**Data for this task**.
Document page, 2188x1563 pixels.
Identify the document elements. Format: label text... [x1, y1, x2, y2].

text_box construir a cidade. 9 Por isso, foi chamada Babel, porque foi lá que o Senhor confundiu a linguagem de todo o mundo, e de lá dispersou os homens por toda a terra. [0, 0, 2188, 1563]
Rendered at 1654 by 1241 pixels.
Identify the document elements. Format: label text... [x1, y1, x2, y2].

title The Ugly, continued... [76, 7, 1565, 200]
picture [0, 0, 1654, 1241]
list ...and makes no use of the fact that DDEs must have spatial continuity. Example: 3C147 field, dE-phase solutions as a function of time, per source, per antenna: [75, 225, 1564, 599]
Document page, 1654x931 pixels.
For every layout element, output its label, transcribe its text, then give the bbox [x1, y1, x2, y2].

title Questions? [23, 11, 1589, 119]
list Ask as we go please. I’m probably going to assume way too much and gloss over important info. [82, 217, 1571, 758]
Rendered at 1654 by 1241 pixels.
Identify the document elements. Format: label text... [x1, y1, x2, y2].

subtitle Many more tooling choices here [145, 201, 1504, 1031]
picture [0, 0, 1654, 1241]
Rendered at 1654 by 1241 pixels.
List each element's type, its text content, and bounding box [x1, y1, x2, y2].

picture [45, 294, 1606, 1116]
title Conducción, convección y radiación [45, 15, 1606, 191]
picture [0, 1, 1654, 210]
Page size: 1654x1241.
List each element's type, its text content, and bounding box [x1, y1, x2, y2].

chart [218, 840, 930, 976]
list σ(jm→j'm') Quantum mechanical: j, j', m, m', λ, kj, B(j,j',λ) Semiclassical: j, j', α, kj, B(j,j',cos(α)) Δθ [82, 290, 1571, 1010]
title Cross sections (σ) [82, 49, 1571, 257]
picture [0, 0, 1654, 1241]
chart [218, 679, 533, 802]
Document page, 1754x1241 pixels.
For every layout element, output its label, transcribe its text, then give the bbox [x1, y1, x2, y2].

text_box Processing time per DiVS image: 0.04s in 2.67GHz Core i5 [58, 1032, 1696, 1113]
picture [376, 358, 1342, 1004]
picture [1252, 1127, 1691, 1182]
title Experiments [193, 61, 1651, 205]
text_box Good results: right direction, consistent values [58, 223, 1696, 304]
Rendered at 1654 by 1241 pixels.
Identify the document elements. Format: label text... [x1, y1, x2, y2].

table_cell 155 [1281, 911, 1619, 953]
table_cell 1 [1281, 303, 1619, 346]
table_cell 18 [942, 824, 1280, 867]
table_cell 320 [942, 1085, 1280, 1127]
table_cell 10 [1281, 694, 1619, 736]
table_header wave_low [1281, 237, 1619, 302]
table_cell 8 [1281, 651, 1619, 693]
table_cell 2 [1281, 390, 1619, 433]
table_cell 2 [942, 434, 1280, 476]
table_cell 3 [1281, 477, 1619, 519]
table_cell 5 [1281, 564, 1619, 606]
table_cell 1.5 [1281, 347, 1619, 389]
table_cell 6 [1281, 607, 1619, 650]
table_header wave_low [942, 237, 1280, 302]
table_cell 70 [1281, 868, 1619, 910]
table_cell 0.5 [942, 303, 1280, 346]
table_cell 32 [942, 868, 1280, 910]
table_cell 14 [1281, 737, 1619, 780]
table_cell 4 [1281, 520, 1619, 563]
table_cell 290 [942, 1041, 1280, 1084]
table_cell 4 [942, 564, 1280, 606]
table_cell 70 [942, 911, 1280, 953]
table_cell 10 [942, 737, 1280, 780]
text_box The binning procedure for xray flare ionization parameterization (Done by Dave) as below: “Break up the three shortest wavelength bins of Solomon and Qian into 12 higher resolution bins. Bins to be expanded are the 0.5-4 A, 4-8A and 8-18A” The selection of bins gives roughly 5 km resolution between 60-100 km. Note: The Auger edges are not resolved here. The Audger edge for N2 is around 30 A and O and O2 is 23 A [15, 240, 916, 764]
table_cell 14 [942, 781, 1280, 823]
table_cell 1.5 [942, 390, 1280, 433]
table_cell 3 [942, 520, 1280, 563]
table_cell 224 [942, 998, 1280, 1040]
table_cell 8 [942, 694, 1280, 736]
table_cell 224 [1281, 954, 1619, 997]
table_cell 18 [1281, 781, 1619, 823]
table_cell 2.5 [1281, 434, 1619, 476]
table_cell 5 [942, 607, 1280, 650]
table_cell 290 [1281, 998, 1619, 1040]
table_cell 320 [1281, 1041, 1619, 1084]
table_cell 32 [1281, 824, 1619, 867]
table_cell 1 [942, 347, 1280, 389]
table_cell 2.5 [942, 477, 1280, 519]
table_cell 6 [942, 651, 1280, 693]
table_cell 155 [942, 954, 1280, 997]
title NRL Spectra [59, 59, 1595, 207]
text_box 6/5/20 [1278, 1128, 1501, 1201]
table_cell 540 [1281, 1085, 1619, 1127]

**Job**. Update the records above by changing every "Document page" to "Page image", and leave everything else as it is.

**Exercise answer**.
Page image, 2188x1563 pixels.
Identify the document elements. Format: label text... [x1, y1, x2, y2].

text_box construir a cidade. 9 Por isso, foi chamada Babel, porque foi lá que o Senhor confundiu a linguagem de todo o mundo, e de lá dispersou os homens por toda a terra. [0, 0, 2188, 1563]
Rendered at 1654 by 1241 pixels.
Identify the document elements. Format: label text... [x1, y1, x2, y2].

title The Ugly, continued... [76, 7, 1565, 200]
picture [0, 0, 1654, 1241]
list ...and makes no use of the fact that DDEs must have spatial continuity. Example: 3C147 field, dE-phase solutions as a function of time, per source, per antenna: [75, 225, 1564, 599]
Page image, 1654x931 pixels.
For every layout element, output its label, transcribe its text, then give the bbox [x1, y1, x2, y2].

title Questions? [23, 11, 1589, 119]
list Ask as we go please. I’m probably going to assume way too much and gloss over important info. [82, 217, 1571, 758]
Rendered at 1654 by 1241 pixels.
Identify the document elements. Format: label text... [x1, y1, x2, y2].

subtitle Many more tooling choices here [145, 201, 1504, 1031]
picture [0, 0, 1654, 1241]
Rendered at 1654 by 1241 pixels.
List each element's type, its text content, and bounding box [x1, y1, x2, y2].

picture [45, 294, 1606, 1116]
title Conducción, convección y radiación [45, 15, 1606, 191]
picture [0, 1, 1654, 210]
Page size: 1654x1241.
List each element's type, its text content, and bounding box [x1, y1, x2, y2].

chart [218, 840, 930, 976]
list σ(jm→j'm') Quantum mechanical: j, j', m, m', λ, kj, B(j,j',λ) Semiclassical: j, j', α, kj, B(j,j',cos(α)) Δθ [82, 290, 1571, 1010]
title Cross sections (σ) [82, 49, 1571, 257]
picture [0, 0, 1654, 1241]
chart [218, 679, 533, 802]
Page image, 1754x1241 pixels.
For every layout element, output its label, transcribe its text, then give the bbox [x1, y1, x2, y2].

text_box Processing time per DiVS image: 0.04s in 2.67GHz Core i5 [58, 1032, 1696, 1113]
picture [376, 358, 1342, 1004]
picture [1252, 1127, 1691, 1182]
title Experiments [193, 61, 1651, 205]
text_box Good results: right direction, consistent values [58, 223, 1696, 304]
Rendered at 1654 by 1241 pixels.
Identify the document elements. Format: label text... [x1, y1, x2, y2].

table_cell 155 [1281, 911, 1619, 953]
table_cell 1 [1281, 303, 1619, 346]
table_cell 18 [942, 824, 1280, 867]
table_cell 320 [942, 1085, 1280, 1127]
table_cell 10 [1281, 694, 1619, 736]
table_header wave_low [1281, 237, 1619, 302]
table_cell 8 [1281, 651, 1619, 693]
table_cell 2 [1281, 390, 1619, 433]
table_cell 2 [942, 434, 1280, 476]
table_cell 3 [1281, 477, 1619, 519]
table_cell 5 [1281, 564, 1619, 606]
table_cell 1.5 [1281, 347, 1619, 389]
table_cell 6 [1281, 607, 1619, 650]
table_header wave_low [942, 237, 1280, 302]
table_cell 70 [1281, 868, 1619, 910]
table_cell 0.5 [942, 303, 1280, 346]
table_cell 32 [942, 868, 1280, 910]
table_cell 14 [1281, 737, 1619, 780]
table_cell 4 [1281, 520, 1619, 563]
table_cell 290 [942, 1041, 1280, 1084]
table_cell 4 [942, 564, 1280, 606]
table_cell 70 [942, 911, 1280, 953]
table_cell 10 [942, 737, 1280, 780]
text_box The binning procedure for xray flare ionization parameterization (Done by Dave) as below: “Break up the three shortest wavelength bins of Solomon and Qian into 12 higher resolution bins. Bins to be expanded are the 0.5-4 A, 4-8A and 8-18A” The selection of bins gives roughly 5 km resolution between 60-100 km. Note: The Auger edges are not resolved here. The Audger edge for N2 is around 30 A and O and O2 is 23 A [15, 240, 916, 764]
table_cell 14 [942, 781, 1280, 823]
table_cell 1.5 [942, 390, 1280, 433]
table_cell 3 [942, 520, 1280, 563]
table_cell 224 [942, 998, 1280, 1040]
table_cell 8 [942, 694, 1280, 736]
table_cell 224 [1281, 954, 1619, 997]
table_cell 18 [1281, 781, 1619, 823]
table_cell 2.5 [1281, 434, 1619, 476]
table_cell 5 [942, 607, 1280, 650]
table_cell 290 [1281, 998, 1619, 1040]
table_cell 320 [1281, 1041, 1619, 1084]
table_cell 32 [1281, 824, 1619, 867]
table_cell 1 [942, 347, 1280, 389]
table_cell 2.5 [942, 477, 1280, 519]
table_cell 6 [942, 651, 1280, 693]
table_cell 155 [942, 954, 1280, 997]
title NRL Spectra [59, 59, 1595, 207]
text_box 6/5/20 [1278, 1128, 1501, 1201]
table_cell 540 [1281, 1085, 1619, 1127]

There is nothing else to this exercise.